GIVEN INFORMATION =

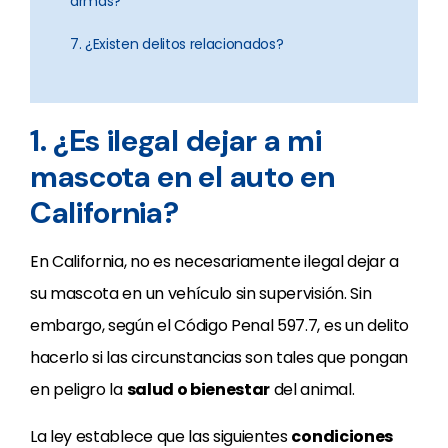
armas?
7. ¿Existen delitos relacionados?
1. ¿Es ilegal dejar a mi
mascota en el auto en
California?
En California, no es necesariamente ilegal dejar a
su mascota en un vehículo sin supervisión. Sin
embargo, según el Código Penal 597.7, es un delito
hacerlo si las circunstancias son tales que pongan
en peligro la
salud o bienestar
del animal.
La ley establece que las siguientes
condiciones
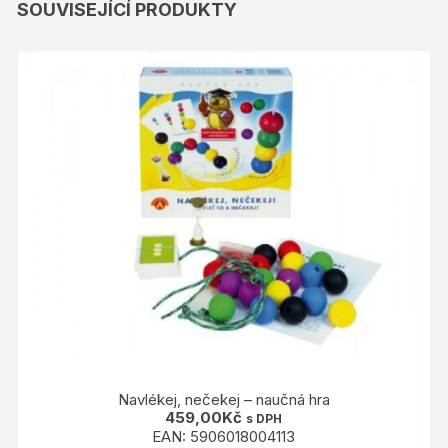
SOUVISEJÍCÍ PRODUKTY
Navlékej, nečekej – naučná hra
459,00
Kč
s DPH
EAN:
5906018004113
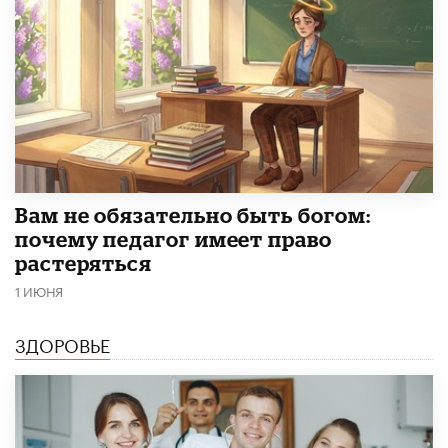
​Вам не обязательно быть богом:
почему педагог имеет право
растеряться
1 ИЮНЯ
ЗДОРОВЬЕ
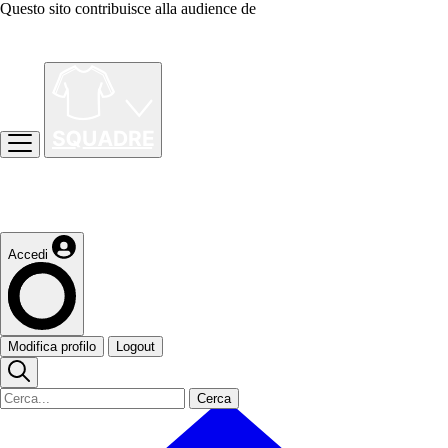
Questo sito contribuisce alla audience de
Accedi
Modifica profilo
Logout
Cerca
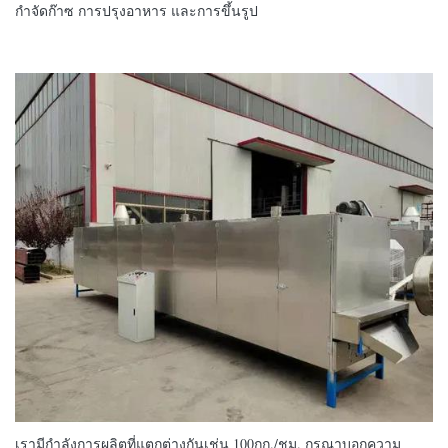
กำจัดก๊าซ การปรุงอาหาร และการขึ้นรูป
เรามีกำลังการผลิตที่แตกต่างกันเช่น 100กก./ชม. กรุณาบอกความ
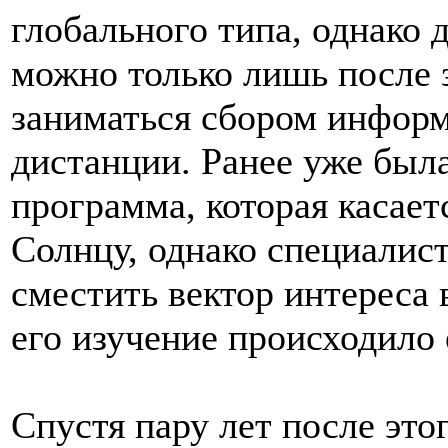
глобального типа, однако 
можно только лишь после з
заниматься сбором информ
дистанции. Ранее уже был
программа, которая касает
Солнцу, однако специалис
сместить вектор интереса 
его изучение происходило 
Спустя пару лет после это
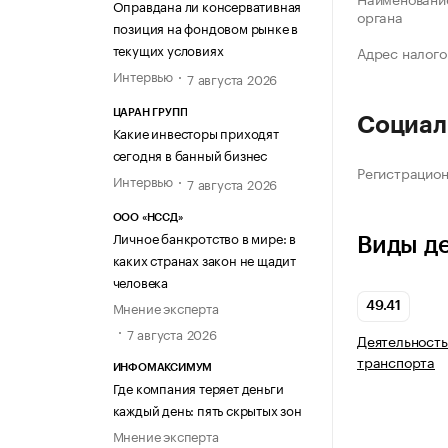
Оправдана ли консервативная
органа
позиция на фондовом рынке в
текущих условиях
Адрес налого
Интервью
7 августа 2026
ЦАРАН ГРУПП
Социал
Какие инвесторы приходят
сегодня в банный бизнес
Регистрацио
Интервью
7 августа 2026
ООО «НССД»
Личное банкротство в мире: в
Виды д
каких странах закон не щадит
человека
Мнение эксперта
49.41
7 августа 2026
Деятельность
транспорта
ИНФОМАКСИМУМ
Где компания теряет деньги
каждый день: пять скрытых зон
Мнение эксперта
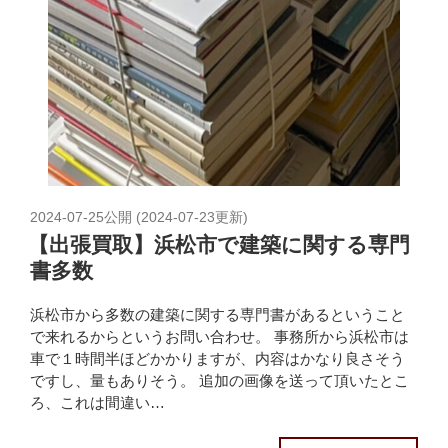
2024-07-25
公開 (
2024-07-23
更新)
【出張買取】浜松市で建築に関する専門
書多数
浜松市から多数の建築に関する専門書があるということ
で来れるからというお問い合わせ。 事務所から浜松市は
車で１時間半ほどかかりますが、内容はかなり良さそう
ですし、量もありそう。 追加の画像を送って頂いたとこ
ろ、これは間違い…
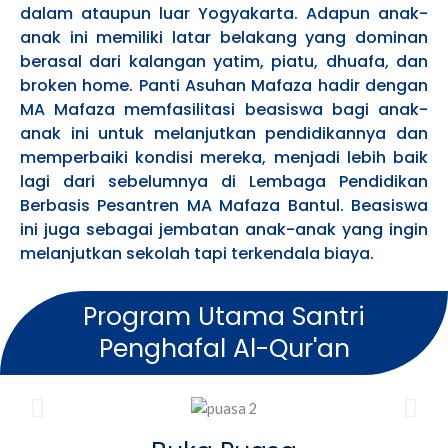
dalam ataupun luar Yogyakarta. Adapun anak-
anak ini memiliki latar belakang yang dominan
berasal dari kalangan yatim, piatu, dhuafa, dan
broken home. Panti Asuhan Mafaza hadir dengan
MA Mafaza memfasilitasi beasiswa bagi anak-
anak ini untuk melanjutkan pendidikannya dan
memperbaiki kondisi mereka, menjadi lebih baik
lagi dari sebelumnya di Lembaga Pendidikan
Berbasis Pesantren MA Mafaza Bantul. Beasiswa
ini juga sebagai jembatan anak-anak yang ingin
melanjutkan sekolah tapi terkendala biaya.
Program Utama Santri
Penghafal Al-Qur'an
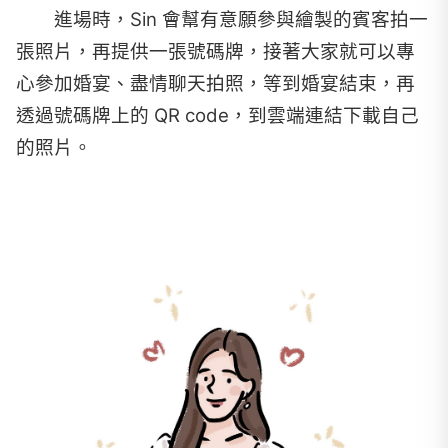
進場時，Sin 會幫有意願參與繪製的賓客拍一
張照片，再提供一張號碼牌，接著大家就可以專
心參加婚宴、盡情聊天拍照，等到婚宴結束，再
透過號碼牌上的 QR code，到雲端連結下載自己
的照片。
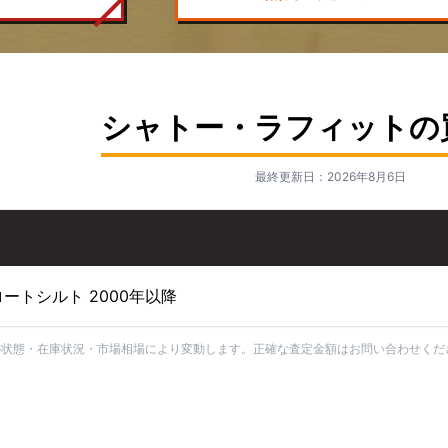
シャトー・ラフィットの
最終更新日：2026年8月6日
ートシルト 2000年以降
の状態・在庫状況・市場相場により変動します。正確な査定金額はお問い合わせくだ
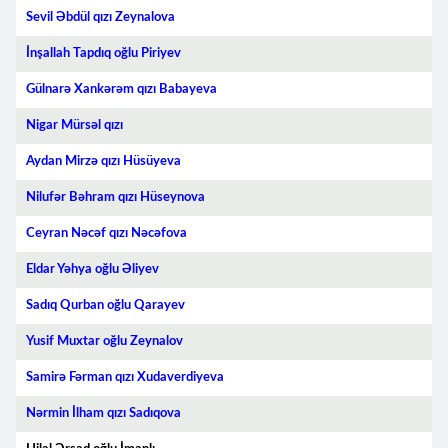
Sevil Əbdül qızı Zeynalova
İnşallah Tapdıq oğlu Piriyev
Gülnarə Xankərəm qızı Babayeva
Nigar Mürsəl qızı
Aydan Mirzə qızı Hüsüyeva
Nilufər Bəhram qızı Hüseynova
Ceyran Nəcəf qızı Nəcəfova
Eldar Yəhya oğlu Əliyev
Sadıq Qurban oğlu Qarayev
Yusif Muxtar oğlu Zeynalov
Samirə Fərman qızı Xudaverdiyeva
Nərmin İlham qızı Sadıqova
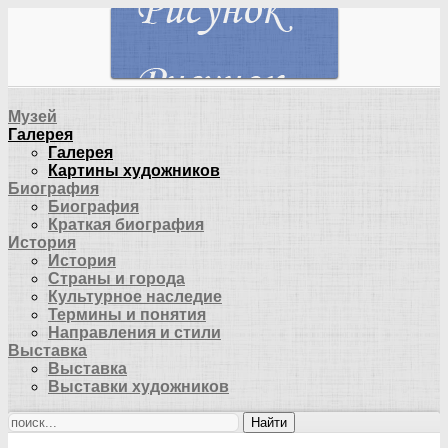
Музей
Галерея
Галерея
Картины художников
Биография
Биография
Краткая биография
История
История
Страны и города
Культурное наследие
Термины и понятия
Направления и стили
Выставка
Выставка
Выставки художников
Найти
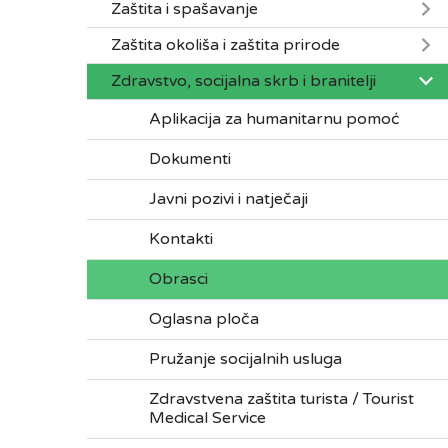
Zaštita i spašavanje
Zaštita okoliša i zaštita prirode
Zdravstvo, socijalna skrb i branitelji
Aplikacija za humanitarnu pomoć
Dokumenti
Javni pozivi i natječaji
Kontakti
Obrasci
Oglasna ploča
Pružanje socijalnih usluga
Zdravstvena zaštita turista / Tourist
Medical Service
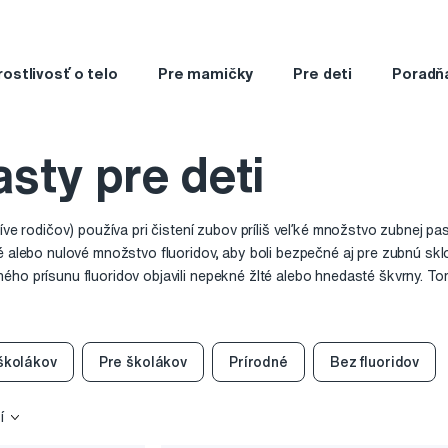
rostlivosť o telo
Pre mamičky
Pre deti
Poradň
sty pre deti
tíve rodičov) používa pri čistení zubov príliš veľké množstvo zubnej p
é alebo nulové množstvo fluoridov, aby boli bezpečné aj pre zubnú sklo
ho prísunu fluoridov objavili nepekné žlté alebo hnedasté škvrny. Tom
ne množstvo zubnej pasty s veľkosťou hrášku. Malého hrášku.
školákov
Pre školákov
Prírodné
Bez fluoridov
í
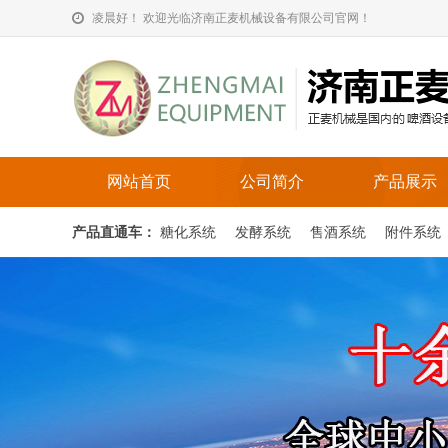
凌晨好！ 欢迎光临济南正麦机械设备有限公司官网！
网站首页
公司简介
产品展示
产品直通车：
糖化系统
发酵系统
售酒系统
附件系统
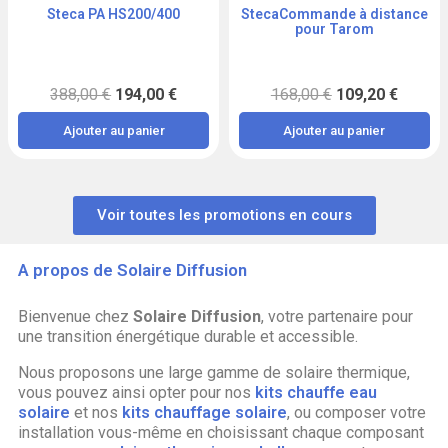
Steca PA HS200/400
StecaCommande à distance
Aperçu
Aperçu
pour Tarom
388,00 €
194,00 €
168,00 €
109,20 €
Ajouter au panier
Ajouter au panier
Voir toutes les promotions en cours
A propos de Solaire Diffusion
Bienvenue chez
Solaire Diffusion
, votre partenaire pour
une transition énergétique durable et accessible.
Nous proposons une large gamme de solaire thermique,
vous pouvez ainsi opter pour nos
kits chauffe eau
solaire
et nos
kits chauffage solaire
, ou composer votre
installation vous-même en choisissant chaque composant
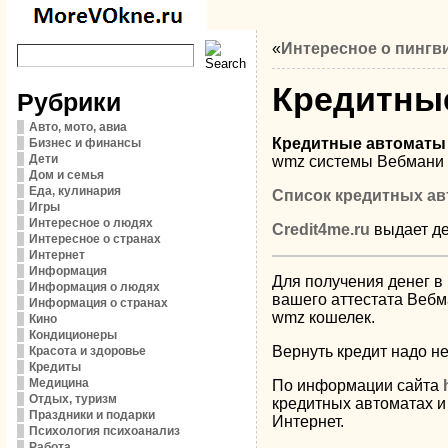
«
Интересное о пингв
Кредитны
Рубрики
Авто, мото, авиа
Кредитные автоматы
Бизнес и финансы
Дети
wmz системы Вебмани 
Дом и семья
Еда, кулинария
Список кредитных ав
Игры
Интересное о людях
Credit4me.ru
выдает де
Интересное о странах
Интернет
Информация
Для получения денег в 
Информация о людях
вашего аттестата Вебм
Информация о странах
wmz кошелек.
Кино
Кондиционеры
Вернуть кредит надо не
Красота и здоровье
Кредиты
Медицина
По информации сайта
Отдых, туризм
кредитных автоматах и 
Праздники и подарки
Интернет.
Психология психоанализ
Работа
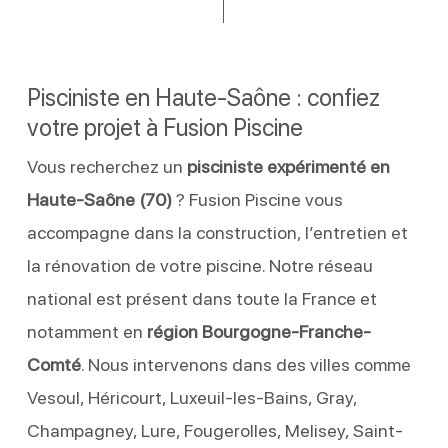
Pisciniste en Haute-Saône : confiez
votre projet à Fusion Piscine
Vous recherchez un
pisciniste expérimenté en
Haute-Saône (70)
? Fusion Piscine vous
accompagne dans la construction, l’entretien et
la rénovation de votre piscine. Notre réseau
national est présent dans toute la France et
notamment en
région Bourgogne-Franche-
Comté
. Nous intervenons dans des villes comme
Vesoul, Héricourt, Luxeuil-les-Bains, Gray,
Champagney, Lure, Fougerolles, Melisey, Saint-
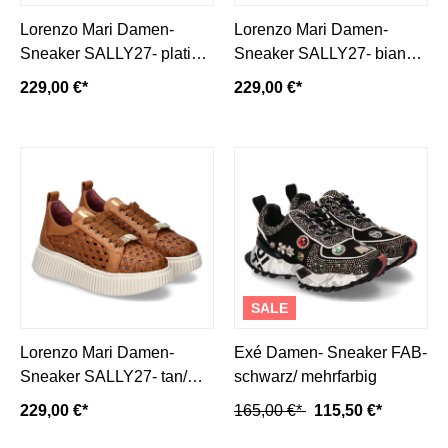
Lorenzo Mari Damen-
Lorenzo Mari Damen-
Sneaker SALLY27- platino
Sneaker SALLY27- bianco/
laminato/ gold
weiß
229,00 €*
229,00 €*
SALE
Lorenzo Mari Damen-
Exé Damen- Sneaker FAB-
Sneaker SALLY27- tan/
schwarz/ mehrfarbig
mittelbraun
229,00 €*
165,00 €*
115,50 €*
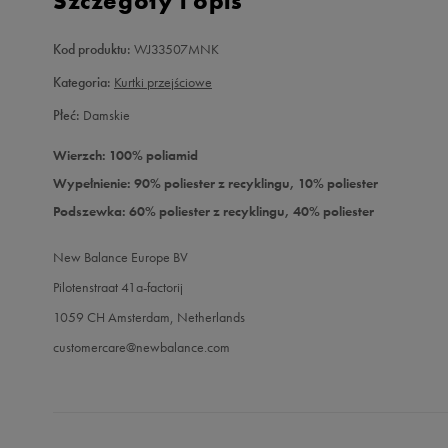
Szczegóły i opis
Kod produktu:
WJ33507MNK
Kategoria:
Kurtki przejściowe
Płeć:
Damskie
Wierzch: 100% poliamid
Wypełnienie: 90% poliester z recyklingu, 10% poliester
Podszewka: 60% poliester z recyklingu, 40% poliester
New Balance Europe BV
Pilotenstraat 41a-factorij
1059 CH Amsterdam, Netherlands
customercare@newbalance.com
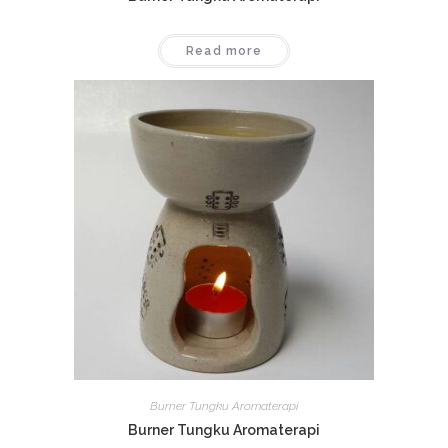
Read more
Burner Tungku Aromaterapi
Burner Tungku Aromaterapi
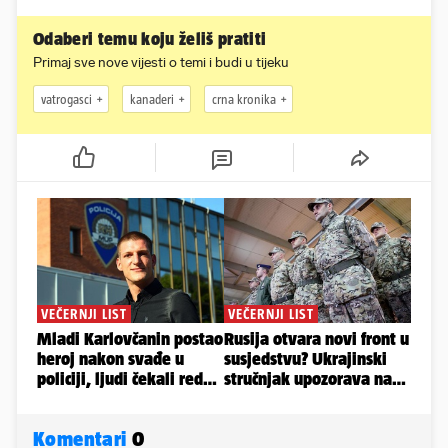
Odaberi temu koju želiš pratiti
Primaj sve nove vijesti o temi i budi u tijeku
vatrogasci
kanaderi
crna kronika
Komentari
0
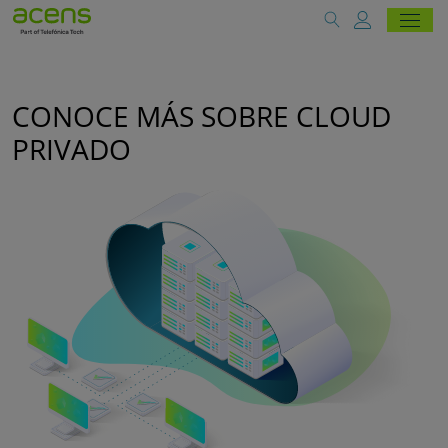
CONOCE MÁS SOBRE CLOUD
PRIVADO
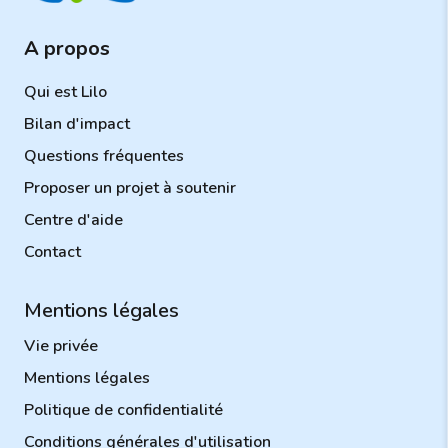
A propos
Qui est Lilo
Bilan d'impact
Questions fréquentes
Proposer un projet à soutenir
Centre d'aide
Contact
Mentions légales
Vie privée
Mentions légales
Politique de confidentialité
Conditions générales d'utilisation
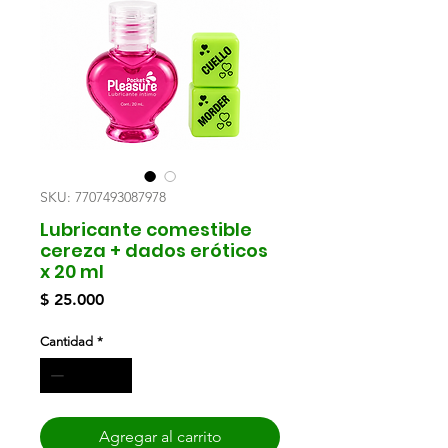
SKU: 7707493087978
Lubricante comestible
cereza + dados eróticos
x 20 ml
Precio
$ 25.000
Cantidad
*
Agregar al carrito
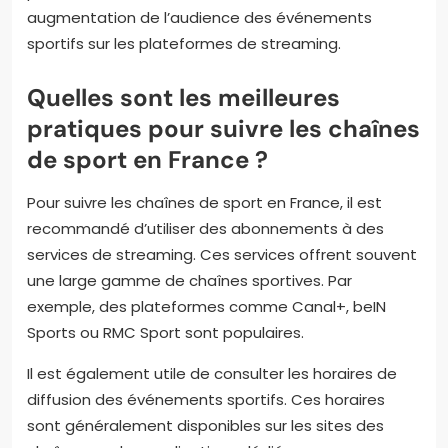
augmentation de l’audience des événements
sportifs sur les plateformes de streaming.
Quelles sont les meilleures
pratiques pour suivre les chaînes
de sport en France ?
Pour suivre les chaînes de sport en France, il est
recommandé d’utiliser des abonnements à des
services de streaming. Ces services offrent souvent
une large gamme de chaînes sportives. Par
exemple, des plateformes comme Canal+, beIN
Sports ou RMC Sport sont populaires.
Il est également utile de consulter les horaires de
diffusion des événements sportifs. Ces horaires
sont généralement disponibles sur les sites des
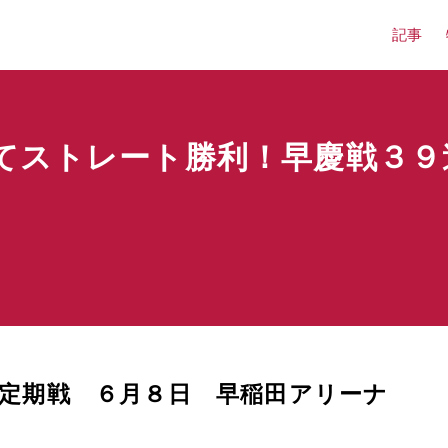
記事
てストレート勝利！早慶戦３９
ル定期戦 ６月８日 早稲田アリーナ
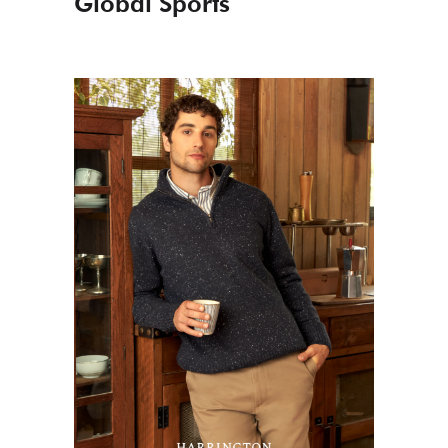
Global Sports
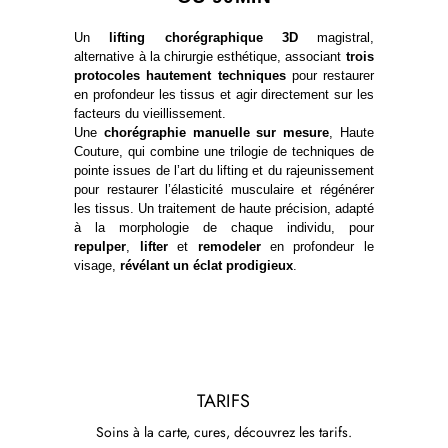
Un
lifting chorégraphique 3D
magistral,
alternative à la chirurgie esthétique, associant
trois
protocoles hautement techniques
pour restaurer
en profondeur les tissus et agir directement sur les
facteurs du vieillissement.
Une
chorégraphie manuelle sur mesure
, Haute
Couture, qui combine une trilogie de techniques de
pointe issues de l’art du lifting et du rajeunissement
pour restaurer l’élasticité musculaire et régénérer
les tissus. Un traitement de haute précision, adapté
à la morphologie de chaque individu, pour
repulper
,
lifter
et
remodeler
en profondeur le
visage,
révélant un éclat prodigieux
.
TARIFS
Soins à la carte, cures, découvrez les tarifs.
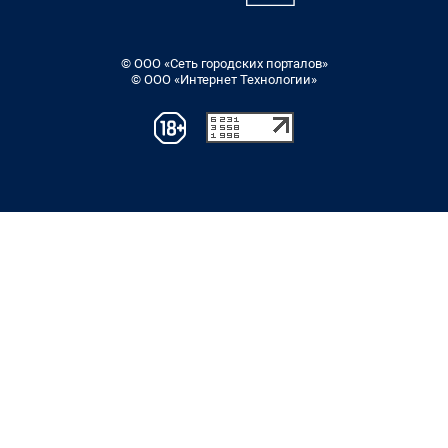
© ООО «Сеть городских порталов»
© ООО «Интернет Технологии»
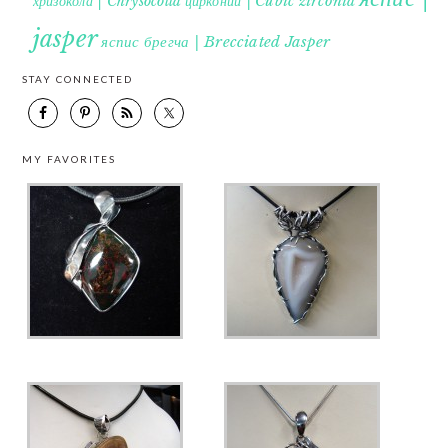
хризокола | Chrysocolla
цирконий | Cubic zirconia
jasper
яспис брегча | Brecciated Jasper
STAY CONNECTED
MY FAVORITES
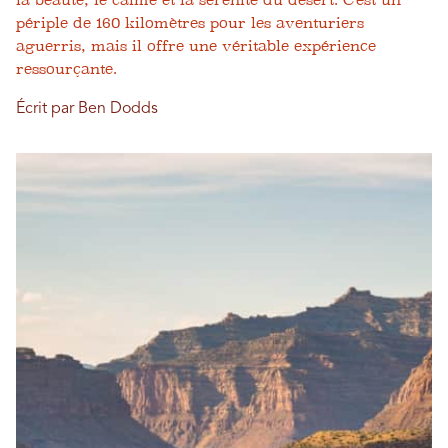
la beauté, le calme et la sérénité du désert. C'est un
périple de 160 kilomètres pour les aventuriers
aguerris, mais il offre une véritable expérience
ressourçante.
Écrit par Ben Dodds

EXERCISE REQUIREMENTS =
Copy every line in the entries above that contains the word "Saône".

REPLY TO THE EXERCISE =
Pisciniste en Haute-Saône : confiez
Haute-Saône (70)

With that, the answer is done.